** Entries supplied **

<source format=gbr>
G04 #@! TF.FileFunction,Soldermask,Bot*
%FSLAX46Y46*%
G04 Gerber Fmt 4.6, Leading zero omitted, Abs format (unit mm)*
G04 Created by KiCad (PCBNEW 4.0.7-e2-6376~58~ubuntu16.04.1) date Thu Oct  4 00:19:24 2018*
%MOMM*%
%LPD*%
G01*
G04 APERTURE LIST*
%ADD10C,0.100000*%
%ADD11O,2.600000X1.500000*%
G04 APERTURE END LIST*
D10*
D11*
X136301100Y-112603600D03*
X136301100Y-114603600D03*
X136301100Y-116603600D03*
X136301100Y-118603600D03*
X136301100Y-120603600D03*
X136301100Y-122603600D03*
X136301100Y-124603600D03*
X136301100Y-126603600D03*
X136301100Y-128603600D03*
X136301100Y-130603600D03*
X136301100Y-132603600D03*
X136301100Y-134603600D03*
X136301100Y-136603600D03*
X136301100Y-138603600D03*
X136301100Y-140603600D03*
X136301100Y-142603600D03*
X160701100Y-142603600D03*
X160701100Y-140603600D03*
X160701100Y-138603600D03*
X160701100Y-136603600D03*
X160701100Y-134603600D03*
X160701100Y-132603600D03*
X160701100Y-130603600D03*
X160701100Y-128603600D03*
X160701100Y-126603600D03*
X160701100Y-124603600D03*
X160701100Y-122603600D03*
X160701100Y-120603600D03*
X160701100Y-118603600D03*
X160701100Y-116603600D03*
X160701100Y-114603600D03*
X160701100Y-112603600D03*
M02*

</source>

...

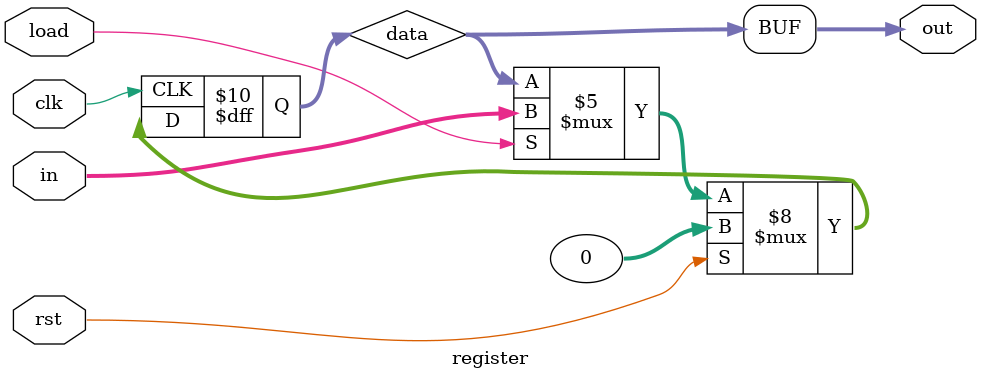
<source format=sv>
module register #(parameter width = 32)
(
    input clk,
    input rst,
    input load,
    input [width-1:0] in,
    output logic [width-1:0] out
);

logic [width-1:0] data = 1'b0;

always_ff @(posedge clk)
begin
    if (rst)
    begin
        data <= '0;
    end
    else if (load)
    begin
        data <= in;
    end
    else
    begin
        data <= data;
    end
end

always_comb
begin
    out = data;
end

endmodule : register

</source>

...

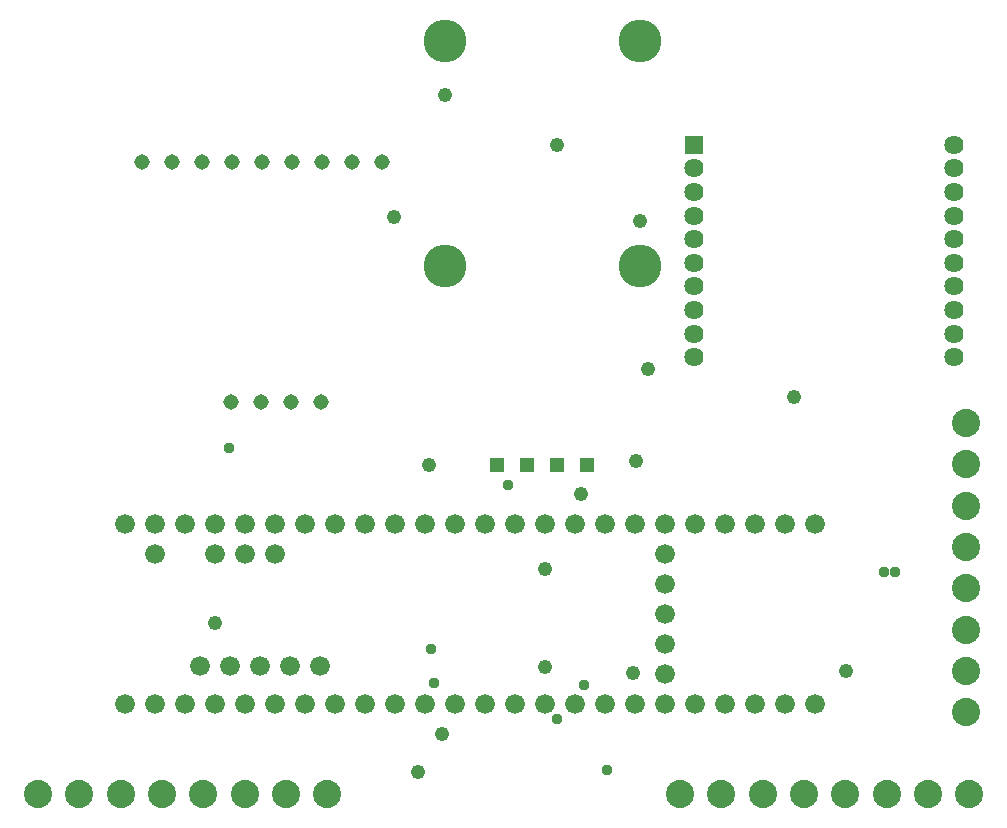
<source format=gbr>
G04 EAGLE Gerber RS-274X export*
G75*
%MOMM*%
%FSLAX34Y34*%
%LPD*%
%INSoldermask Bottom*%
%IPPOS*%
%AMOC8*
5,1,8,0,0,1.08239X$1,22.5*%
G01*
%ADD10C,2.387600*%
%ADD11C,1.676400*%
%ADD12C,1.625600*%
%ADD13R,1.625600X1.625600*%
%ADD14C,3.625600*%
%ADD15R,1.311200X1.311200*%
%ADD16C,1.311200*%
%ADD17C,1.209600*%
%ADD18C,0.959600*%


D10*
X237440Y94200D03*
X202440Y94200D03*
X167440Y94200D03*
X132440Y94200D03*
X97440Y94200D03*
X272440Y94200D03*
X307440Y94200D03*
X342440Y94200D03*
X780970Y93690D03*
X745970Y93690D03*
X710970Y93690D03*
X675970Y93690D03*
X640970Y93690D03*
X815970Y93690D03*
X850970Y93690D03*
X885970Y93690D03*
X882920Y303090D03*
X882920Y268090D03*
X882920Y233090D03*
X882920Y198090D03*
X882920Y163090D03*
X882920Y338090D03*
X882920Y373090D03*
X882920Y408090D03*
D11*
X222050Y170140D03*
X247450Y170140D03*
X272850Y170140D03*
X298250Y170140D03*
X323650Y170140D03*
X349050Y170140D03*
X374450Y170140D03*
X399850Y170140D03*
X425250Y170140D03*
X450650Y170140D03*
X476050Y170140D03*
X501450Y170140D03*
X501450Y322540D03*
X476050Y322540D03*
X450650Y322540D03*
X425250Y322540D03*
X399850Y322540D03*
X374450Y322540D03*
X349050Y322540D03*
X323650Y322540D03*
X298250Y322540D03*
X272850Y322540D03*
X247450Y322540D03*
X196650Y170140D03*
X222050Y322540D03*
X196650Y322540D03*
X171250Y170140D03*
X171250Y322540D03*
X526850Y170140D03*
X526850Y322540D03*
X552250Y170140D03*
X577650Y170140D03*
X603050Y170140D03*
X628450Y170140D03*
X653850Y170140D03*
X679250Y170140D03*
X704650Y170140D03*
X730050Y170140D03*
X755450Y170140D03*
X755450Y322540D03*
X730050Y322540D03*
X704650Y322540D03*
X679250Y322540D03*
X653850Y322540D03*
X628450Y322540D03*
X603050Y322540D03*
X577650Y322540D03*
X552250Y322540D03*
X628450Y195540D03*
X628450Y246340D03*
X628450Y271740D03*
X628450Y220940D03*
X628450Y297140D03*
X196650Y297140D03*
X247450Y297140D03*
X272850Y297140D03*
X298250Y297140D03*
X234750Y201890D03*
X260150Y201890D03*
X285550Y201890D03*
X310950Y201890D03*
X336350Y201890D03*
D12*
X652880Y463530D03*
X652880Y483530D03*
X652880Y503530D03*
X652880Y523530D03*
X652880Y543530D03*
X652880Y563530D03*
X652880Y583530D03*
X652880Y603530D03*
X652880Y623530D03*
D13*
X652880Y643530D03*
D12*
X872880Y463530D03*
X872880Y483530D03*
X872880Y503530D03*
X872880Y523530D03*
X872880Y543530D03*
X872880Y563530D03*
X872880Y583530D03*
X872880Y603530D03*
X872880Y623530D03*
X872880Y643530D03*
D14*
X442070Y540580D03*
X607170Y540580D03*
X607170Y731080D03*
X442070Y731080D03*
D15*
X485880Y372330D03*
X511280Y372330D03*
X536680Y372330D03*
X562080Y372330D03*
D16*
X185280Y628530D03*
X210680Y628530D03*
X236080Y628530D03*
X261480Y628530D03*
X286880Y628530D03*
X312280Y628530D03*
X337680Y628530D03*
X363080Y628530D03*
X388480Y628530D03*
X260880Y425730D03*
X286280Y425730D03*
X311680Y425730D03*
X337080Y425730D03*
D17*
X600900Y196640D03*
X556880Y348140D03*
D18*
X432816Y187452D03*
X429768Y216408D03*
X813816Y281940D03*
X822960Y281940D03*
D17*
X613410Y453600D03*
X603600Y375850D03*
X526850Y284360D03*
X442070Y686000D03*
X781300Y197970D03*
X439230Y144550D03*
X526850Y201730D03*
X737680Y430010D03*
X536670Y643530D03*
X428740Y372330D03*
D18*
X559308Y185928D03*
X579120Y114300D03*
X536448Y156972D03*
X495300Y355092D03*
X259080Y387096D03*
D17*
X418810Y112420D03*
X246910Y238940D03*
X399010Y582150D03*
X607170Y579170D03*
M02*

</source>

** Exercise **
Copy each line of the listing that includes "format".

** Written solution **
<source format=gbr>
G04 Gerber Fmt 4.6, Leading zero omitted, Abs format (unit mm)*
<source format=sv>
<source format=gbr>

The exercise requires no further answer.